Disclaimer: This is not a tutorial for elixir, it’s just a short brief intro of what elixir could do and why it matters
So the past couple of weeks I have been playing with elixir. it’s actually pretty good and how it has evolved over the years, seems unbelievable!!!!, I have followed some functional programming techniques in OOP languages but i never truly understood what i could even further do with that.
Elixir is a mighty warrior from the world of Functional programming, Learning elixir is easy compared to learning Erlang and to be fair it has inherited everything from Erlang and it runs on Erlang VM (BEAM).
So what can i do with elixir?
Suppose you have an iot device, something like a weather sensor, that is deployed around the world to collect the weather data, maybe around 1 million devices. These devices send the collected data to the server at specific time intervals. For a typical scenario, some may consider doing a rewrite of the existing code base to make it more distributed and scalable for the future.
Well, elixir could do a lot more here, using erlang’s OTP you could actually manage around 1.5 million devices with a 40 Core-Server and the language comes with an addon to make it distributed, Seems amazing right !!!.
This was made possible by using Erlang’s VM called BEAM, you can just spawn process there which is much lighter than any process inside the os. Its easily managed by the schedulers inside the VM. Each connection could have a process to keep the data flow alive. to manage processes modules like gen server comes in play which removes a lot of headaches.
So what happens when a process crash?
_ _ _ _ _
● Problems and tasks
A) Repeat the stretch of the Elixir post from "Well, elixir could" through "a process crash?".
B) In the Elixir post, about how many devices could be managed with a 40 Core-Server using Erlang's OTP?
C) Write the next part of the Elixir post, picking up after its final line.
_ _ _ _ _
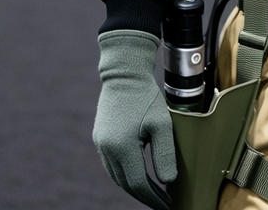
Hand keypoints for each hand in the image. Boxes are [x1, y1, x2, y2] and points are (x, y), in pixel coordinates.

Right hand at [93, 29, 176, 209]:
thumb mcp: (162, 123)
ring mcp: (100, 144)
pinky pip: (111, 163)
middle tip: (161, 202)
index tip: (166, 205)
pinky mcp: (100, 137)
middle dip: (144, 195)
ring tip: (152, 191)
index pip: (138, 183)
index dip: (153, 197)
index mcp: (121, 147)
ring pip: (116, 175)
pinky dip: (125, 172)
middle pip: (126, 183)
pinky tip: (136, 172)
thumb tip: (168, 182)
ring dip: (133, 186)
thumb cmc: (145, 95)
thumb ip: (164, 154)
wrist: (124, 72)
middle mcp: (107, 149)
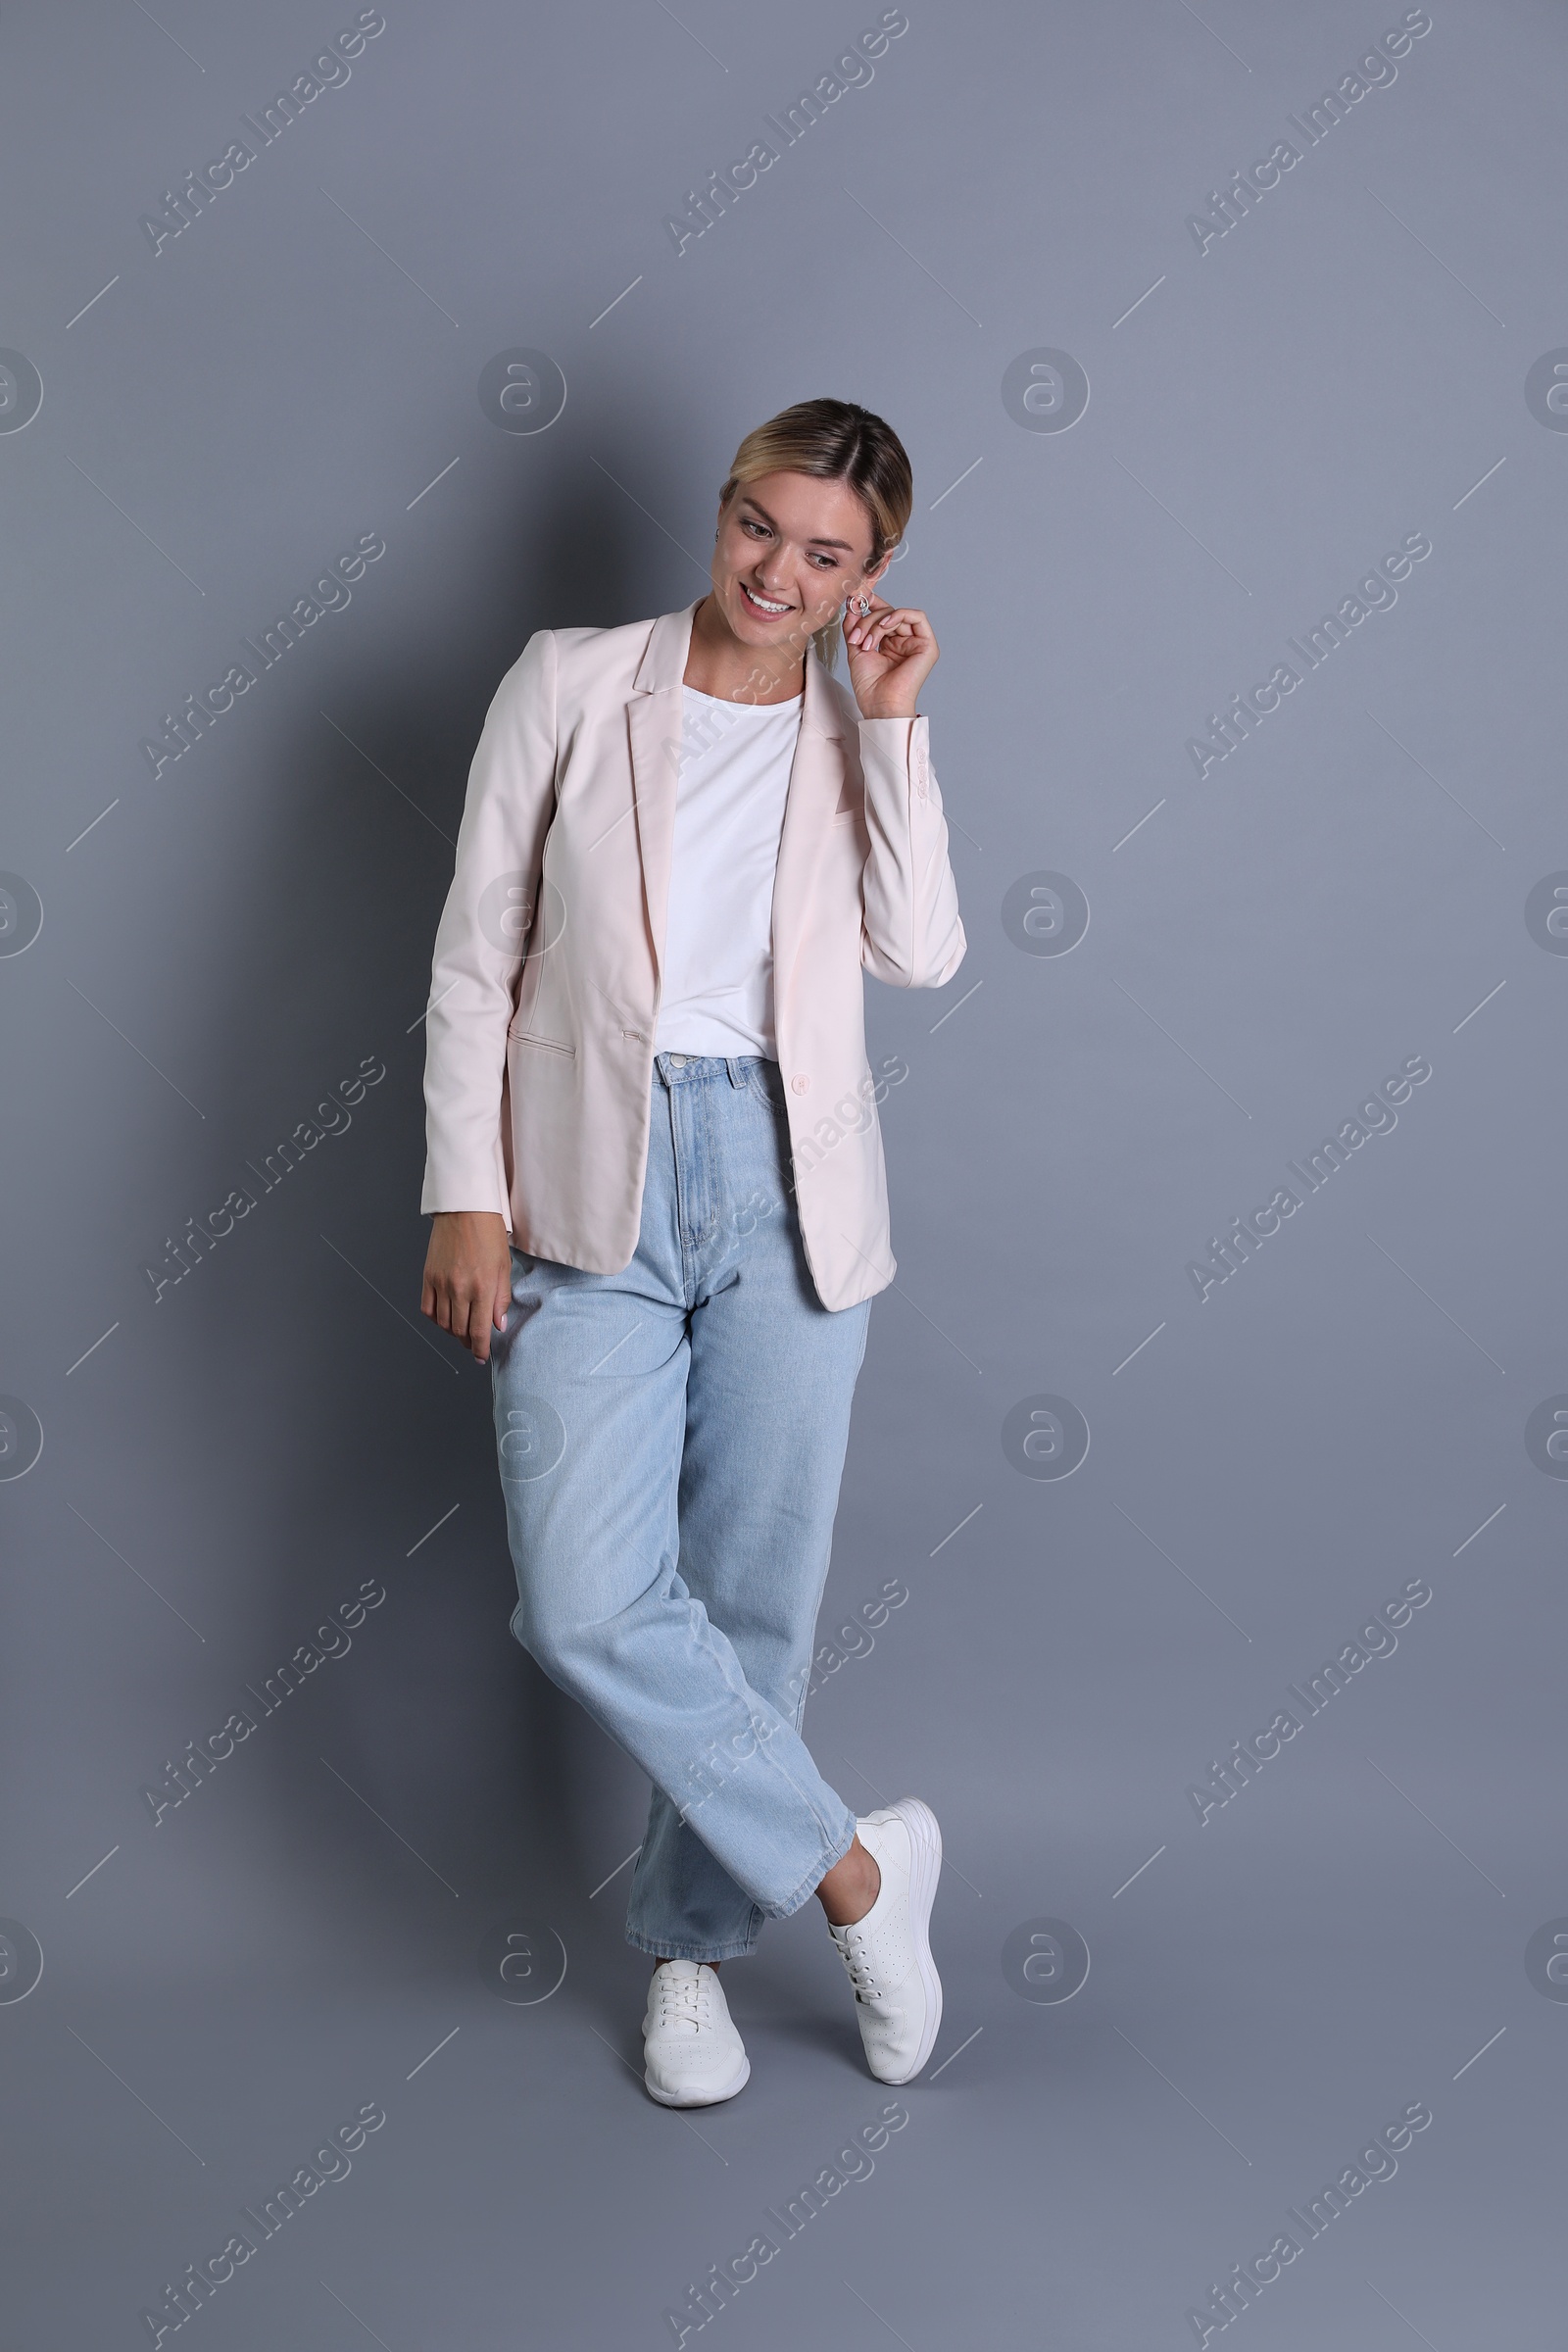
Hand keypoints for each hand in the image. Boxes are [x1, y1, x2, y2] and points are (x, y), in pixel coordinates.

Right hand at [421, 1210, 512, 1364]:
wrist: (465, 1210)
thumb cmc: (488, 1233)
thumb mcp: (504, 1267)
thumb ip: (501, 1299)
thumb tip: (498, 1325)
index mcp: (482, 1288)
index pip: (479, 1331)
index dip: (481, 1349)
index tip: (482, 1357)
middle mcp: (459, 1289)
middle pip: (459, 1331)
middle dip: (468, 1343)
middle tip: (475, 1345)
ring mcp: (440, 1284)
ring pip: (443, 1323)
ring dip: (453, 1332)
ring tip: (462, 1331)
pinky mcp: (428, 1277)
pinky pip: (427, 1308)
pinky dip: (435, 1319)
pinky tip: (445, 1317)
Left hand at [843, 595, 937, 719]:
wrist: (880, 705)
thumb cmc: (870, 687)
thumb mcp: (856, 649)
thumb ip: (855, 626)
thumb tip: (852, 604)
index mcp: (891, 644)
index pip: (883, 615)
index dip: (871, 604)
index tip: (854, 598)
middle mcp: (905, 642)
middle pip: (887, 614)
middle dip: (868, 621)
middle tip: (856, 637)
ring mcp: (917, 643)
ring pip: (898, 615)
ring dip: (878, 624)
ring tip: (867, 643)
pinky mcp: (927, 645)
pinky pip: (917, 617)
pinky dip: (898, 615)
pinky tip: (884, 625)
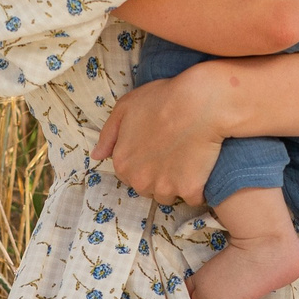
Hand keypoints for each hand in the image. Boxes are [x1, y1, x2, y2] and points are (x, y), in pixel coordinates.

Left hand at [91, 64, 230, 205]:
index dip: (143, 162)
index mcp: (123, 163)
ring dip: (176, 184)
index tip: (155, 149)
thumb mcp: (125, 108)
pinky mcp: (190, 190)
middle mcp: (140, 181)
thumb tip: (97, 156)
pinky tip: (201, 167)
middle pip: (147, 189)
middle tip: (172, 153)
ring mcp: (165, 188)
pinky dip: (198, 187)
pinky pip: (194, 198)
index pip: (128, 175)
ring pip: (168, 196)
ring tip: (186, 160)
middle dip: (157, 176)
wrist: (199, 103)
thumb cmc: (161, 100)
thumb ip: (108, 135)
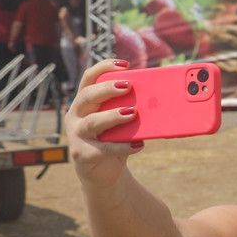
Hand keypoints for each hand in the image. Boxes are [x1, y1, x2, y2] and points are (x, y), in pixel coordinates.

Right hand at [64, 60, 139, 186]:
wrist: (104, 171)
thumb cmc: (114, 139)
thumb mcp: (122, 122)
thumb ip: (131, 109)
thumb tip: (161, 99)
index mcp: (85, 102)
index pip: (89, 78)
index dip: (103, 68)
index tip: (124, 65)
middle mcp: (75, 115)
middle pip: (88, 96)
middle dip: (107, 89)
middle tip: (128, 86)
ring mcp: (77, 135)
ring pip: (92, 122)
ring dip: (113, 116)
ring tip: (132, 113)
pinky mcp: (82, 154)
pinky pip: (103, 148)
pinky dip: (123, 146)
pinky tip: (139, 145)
_ _ _ _ _
● Answers provided
A)
Well, elixir could do a lot more here, using erlang’s OTP you could actually manage around 1.5 million devices with a 40 Core-Server and the language comes with an addon to make it distributed, Seems amazing right !!!.
This was made possible by using Erlang’s VM called BEAM, you can just spawn process there which is much lighter than any process inside the os. Its easily managed by the schedulers inside the VM. Each connection could have a process to keep the data flow alive. to manage processes modules like gen server comes in play which removes a lot of headaches.
So what happens when a process crash?

B) Around 1.5 million devices.

C)
“Let it crash”, this is the motto that erlang holds for situations like that, erlangs fault tolerance policy is something that should be appreciated, it has a build in supervisor model which could easily restart the process that’s crashed. We could actually build a hierarchy of processes and supervisors to make the system more fault tolerant.
Scaling?
The whole package comes with scale in mind and it is easy as pie to add more nodes and scale.
Elixir also has a web framework called Phoenix which has everything you need as a Web-dev. It’s fast it’s easy to learn it supports WebSockets and could handle them pretty well, there is a query generator for MySQL and Postgres called Ecto, which takes a bit time to catch up on for someone who has done ORM’S but it’s worth the effort. There are some amazing thing inside the ECTO library that still needs to be explored.
So where to get started?
Read a book, Seriously read some books on elixir it can help in the long run, Watch some conference videos and play with iex (Interactive elixir terminal) for a while, Max out your Desktop or laptop and learn how to crash it.
(after all the only way to learn something is to break it apart )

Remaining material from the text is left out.